Затем убийца повернулся к человеку в коме. Он воткнул ему между двумя ребрами еще дымящийся безмолвный ствол пистолета и стал вдавливать его все глубже и глубже, не вызвав никакой реакции. Тогда он выпустил остаток обоймы в легкие, насыщающие кровь кислородом, после чего по комнате распространился запах горелой плоти. Ровная линия на экране подсказала, что стрелять больше нет надобности.

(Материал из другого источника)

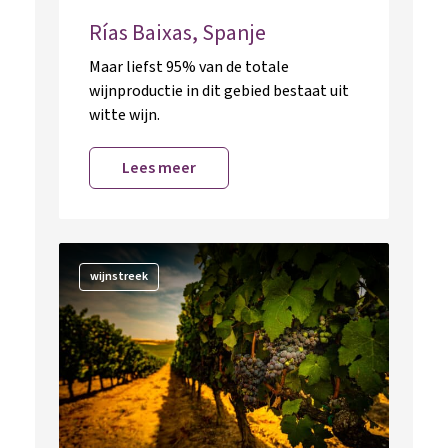
Rías Baixas, Spanje
Maar liefst 95% van de totale
wijnproductie in dit gebied bestaat uit
witte wijn.
Lees meer
wijnstreek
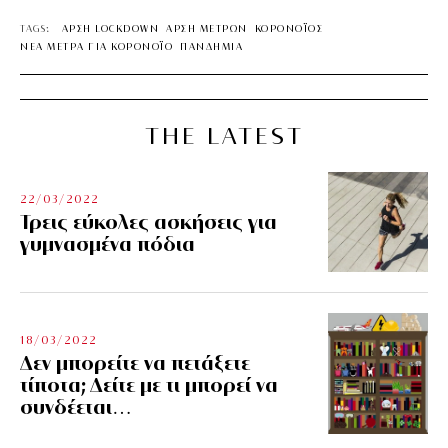
TAGS:
ΑΡΣΗ LOCKDOWN
ΑΡΣΗ ΜΕΤΡΩΝ
ΚΟΡΟΝΟΪΟΣ
ΝΕΑ ΜΕΤΡΑ ΓΙΑ ΚΟΡΟΝΟΪΟ
ΠΑΝΔΗΜΙΑ
THE LATEST
22/03/2022
Τρεις εύκολες ασκήσεις για
γυμνασμένα πόδια
18/03/2022
Δεν μπορείτε να πετάξετε
τίποτα; Δείτε με τι μπορεί να
συνδέεται…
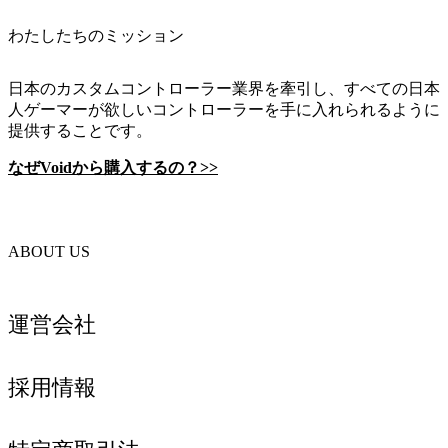
わたしたちのミッション
日本のカスタムコントローラー業界を牽引し、すべての日本
人ゲーマーが欲しいコントローラーを手に入れられるように
提供することです。
なぜVoidから購入するの？>>
ABOUT US
運営会社
採用情報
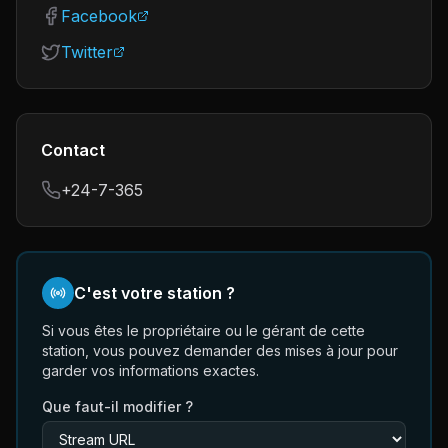
Facebook
Twitter
Contact
+24-7-365
C'est votre station ?
Si vous êtes le propriétaire ou le gérant de cette
station, vous pouvez demander des mises à jour pour
garder vos informations exactes.
Que faut-il modifier ?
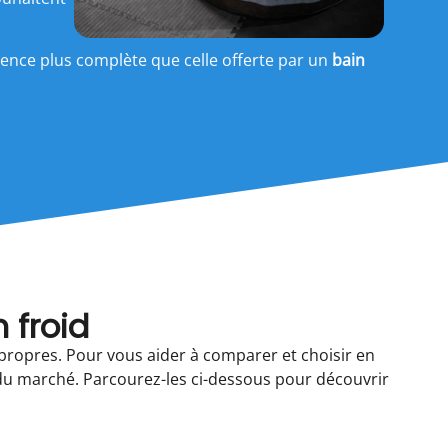
rience plus complète que celle offerte par un
bain
froid​
 propres. Pour vous aider à comparer et choisir en
 du marché. Parcourez-les ci-dessous pour découvrir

После этого он тщательно обтер пистолет и подошел к видеокамере, установленной на штативе. Кассеты в ней не было. Убийца принялся лихорадочно обыскивать лабораторию, а также и холодильное помещение. Он собрал все дискеты, уничтожил жесткие диски компьютеров, вылил в унитаз содержимое всех бутылок и пузырьков, стоящих на полках. Затем положил на место хирургические инструменты, выбросил в урну пробирки, которые перевернул во время обыска, а заодно и кофеварку, что стояла возле микроскопа, собрал гильзы и прошелся тряпкой по столам. Он оценил результаты своего весьма краткого визита в подземное помещение госпиталя. Теперь ему осталось лишь подняться на крышу тем же путем, который он только что проделал, в обратном направлении.

Сразившись в последний раз с убийственной стужей, он поднялся в ожидающий его вертолет. Свою миссию он выполнил. Мир был спасен.

Часть вторая Горизонт – это иллюзия

3

Натан Лав держал в ладонях скульптурное изображение своей покойной жены. Долго он молча всматривался в нее, а затем положил на полку как раз на уровне глаз. Облик покойной был восстановлен по индонезийской технике, обеспечивающей предельное сходство. Мягкие женственные черты, маленький носик, выступающие скулы, раскосые глаза, пухлые губы, которые так мягко пропевали слова. При жизни это было удивительно выразительное лицо, заражавшее жизнерадостностью окружающих и полностью соответствовавшее мелодичному имени Мелани Лав.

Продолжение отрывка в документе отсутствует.